In the 1980s, a team led by Brookhaven biologist F. William Studier was exploring the T7 bacteriophage, a virus that infects E. coli bacteria, not human cells. T7 injects its genes into E. coli and takes over the bacteria to make many copies of itself.

“I was using T7 to study properties of DNA and decided also to study its molecular genetics and physiology,” Studier said.

In 1983, the team cloned the enzyme (a biological catalyst) that transcribes T7’s genes into messenger RNA (mRNA). mRNA tells ribosomes—the machinery inside cells—which amino acids to link up to build a particular protein.

Studier worked with Parichehre Davanloo, then a postdoctoral fellow, and Alan Rosenberg, a senior lab member, to clone this crucial enzyme. Then John Dunn (now deceased), purified the enzyme, T7 RNA polymerase, and showed that it performed very efficiently, producing large amounts of RNA.

A simplified comparison of the T7 bacteriophage infection of E. coli (top) with the T7 expression system developed at Brookhaven Lab in the 1980s (middle) and the use of T7 genetic elements to make today's mRNA COVID-19 vaccines (bottom).
Image courtesy of Brookhaven National Laboratory
A simplified comparison of the T7 bacteriophage infection of E. coli (top) with the T7 expression system developed at Brookhaven Lab in the 1980s (middle) and the use of T7 genetic elements to make today's mRNA COVID-19 vaccines (bottom).

The Brookhaven team and other researchers also discovered powerful T7 promoters—the genetic elements that serve as “start” signals for transcribing genes. Barbara Moffatt, then a graduate student, worked with Studier to turn these discoveries into the T7 expression system. This system uses T7’s prolific copying capability to make things other than more T7 viruses.

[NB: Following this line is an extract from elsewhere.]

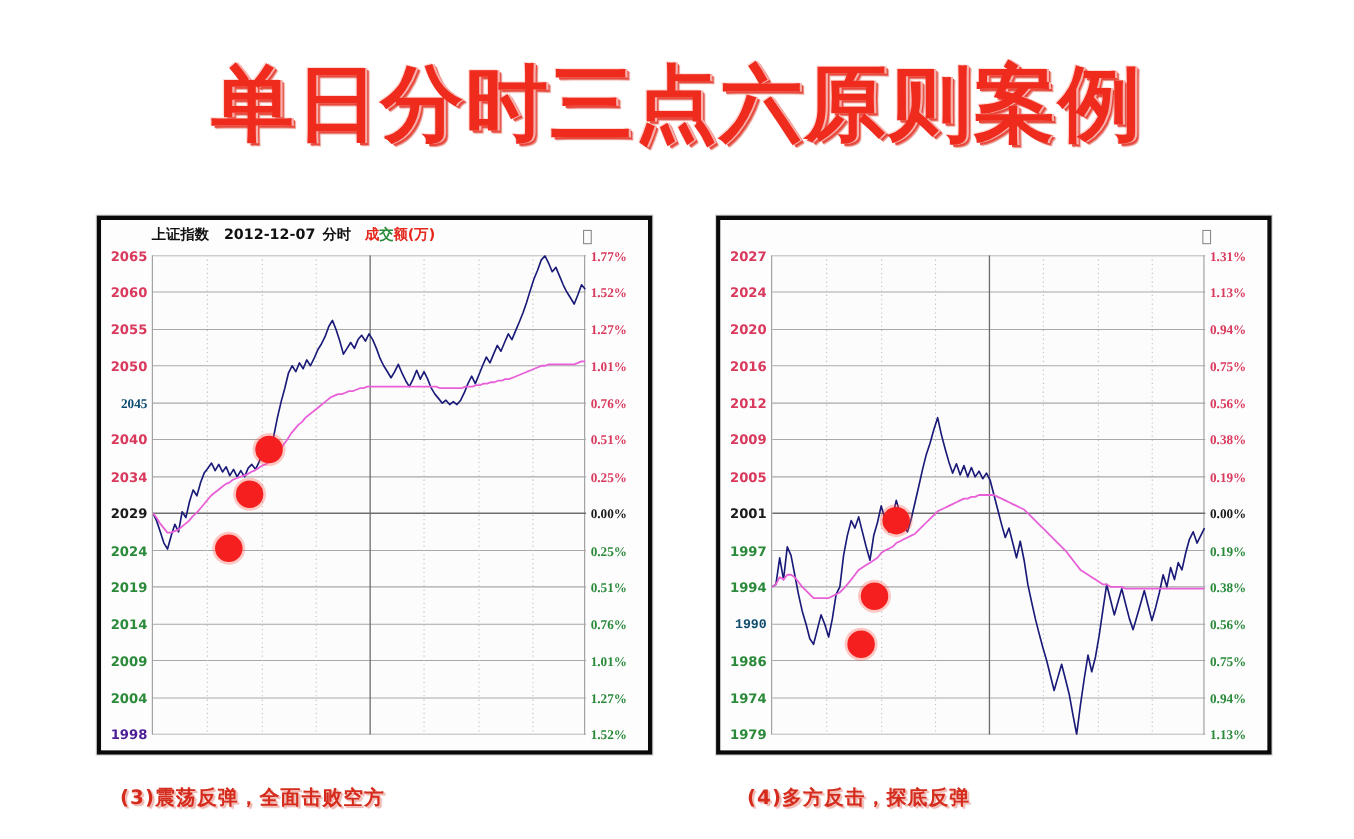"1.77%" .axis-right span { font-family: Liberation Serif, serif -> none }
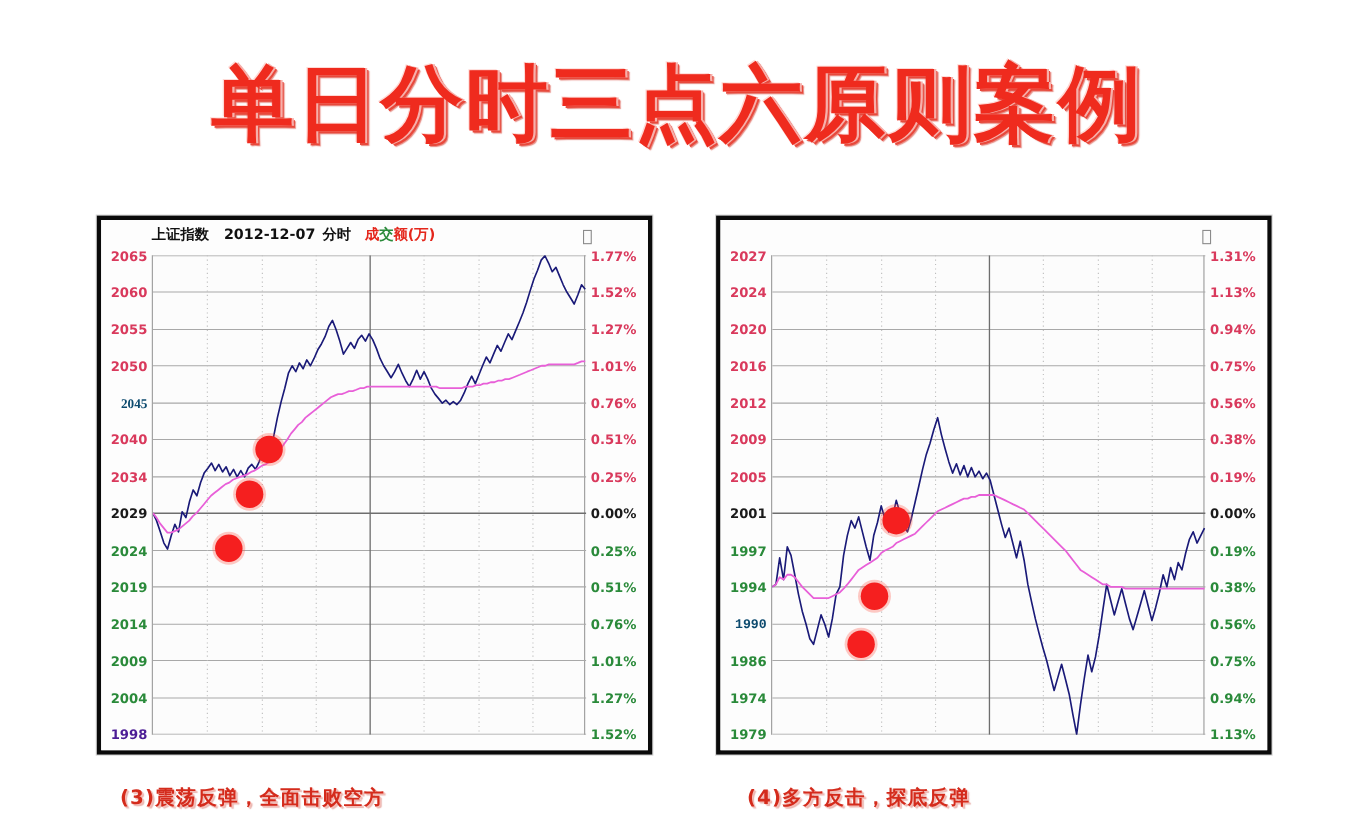"2045" span { color: #0c4a6e -> #4d7c0f; font-family: Liberation Serif, serif -> none }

“The T7 polymerase can transcribe virtually any gene sequence preceded by a T7 promoter to make large amounts of mRNA,” said Moffatt, now a professor of biology at the University of Waterloo in Canada. “When read by the ribosomes inside E. coli cells, the mRNA’s sequence directs the synthesis of large amounts of the protein encoded by that gene.”

“Scientists around the world have used Bill’s T7 expression system to make large quantities of proteins or RNA of interest for the past four decades,” said Venki Ramakrishnan, a Nobel-Prize-winning biologist from the Medical Research Council Laboratory of Molecular Biology in Cambridge, UK. The system is used in virtually every academic biochemistry lab to produce mRNA and proteins for research, and in the production of a range of pharmaceuticals.

“The mRNA COVID-19 vaccines use precisely this system,” Ramakrishnan said.

At manufacturing plants run by Pfizer/BioNTech and Moderna, T7-derived promoters and enzymes crank out kilograms of spike-protein mRNA at a time. But instead of translating the mRNA into spike proteins inside bacteria, the pharmaceutical scientists modify it and encapsulate it so it can be injected into our arms. Then our ribosomes translate the mRNA instructions, making spikes that prime our bodies to fight COVID-19.

“The T7 polymerase and promoter are so efficient, they make it possible to produce enough mRNA for millions of vaccine doses at a time,” said John Shanklin, current chair of Brookhaven Lab’s Biology Department. “Bill’s discoveries played a huge role in making it possible to rapidly scale up production to protect people around the world.”

The fundamental T7 research at Brookhaven Lab was supported by the DOE Office of Science, Office of Biological and Environmental Research.